Semi-Supervised Learning via Cross-Prediction-Powered Inference for Wireless Systems

In many wireless application scenarios, acquiring labeled data can be prohibitively costly, requiring complex optimization processes or measurement campaigns. Semi-supervised learning leverages unlabeled samples to augment the available dataset by assigning synthetic labels obtained via machine learning (ML)-based predictions. However, treating the synthetic labels as true labels may yield worse-performing models as compared to models trained using only labeled data. Inspired by the recently developed prediction-powered inference (PPI) framework, this work investigates how to leverage the synthetic labels produced by an ML model, while accounting for the inherent bias concerning true labels. To this end, we first review PPI and its recent extensions, namely tuned PPI and cross-prediction-powered inference (CPPI). Then, we introduce two novel variants of PPI. The first, referred to as tuned CPPI, provides CPPI with an additional degree of freedom in adapting to the quality of the ML-based labels. The second, meta-CPPI (MCPPI), extends tuned CPPI via the joint optimization of the ML labeling models and of the parameters of interest. Finally, we showcase two applications of PPI-based techniques in wireless systems, namely beam alignment based on channel knowledge maps in millimeter-wave systems and received signal strength information-based indoor localization. Simulation results show the advantages of PPI-based techniques over conventional approaches that rely solely on labeled data or that apply standard pseudo-labeling strategies from semi-supervised learning. Furthermore, the proposed tuned CPPI method is observed to guarantee the best performance among all benchmark schemes, especially in the regime of limited labeled data.

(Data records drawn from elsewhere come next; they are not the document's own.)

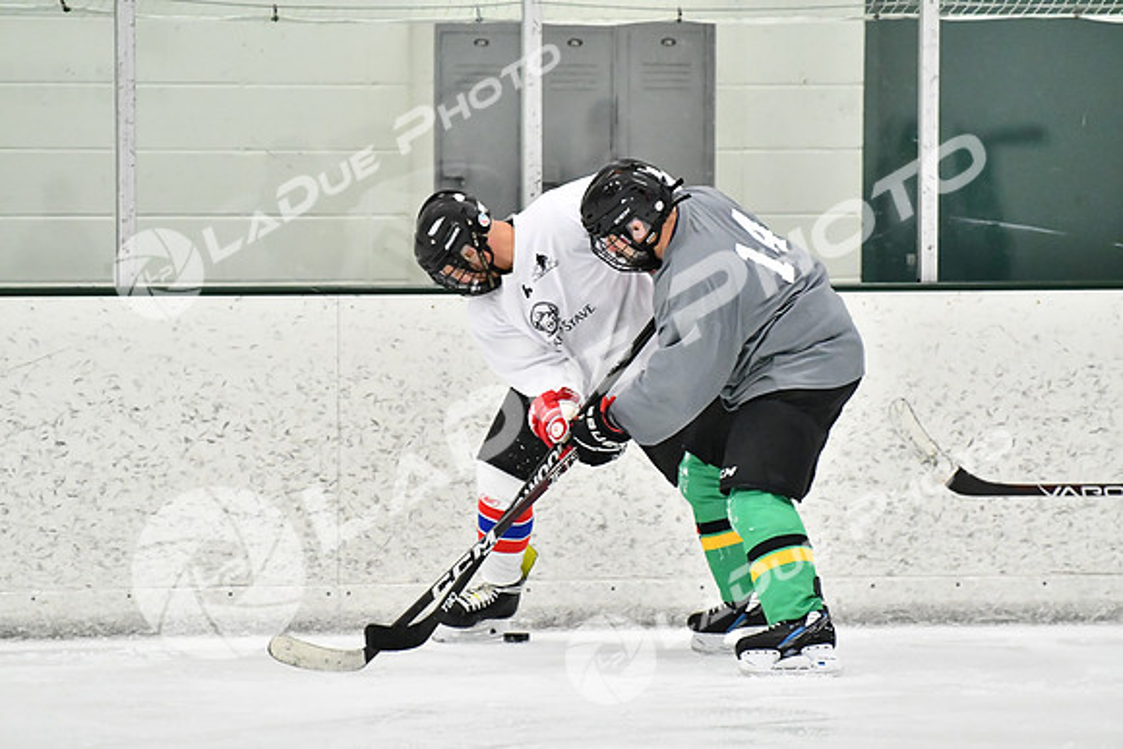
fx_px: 8892
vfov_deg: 4.8
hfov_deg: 7.2
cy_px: 374
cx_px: 562
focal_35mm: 285
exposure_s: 1/1600
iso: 6400
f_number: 2.8
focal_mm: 190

翻译：在许多无线应用场景中，获取标注数据的成本可能极其高昂，需要复杂的优化过程或测量活动。半监督学习通过利用机器学习（ML）预测获得的合成标签来为未标注样本分配标签，从而扩充可用数据集。然而，将合成标签视为真实标签可能会导致模型性能比仅使用标注数据训练的模型更差。受近期发展的预测驱动推理（PPI）框架启发，本研究探讨如何利用机器学习模型生成的合成标签，同时考虑其相对于真实标签的固有偏差。为此，我们首先回顾了PPI及其最新扩展，即调谐PPI和交叉预测驱动推理（CPPI）。随后，我们提出了两种新颖的PPI变体。第一种称为调谐CPPI，为CPPI提供了一个额外的自由度以适应基于ML的标签质量。第二种，元CPPI（MCPPI），通过联合优化ML标注模型与目标参数，扩展了调谐CPPI。最后，我们展示了基于PPI的技术在无线系统中的两个应用：基于毫米波系统信道知识图的波束对准，以及基于接收信号强度信息的室内定位。仿真结果表明，基于PPI的技术相较于仅依赖标注数据的传统方法或应用标准半监督学习伪标签策略的方法具有优势。此外，所提出的调谐CPPI方法在所有基准方案中表现出最佳性能，尤其在标注数据有限的场景下。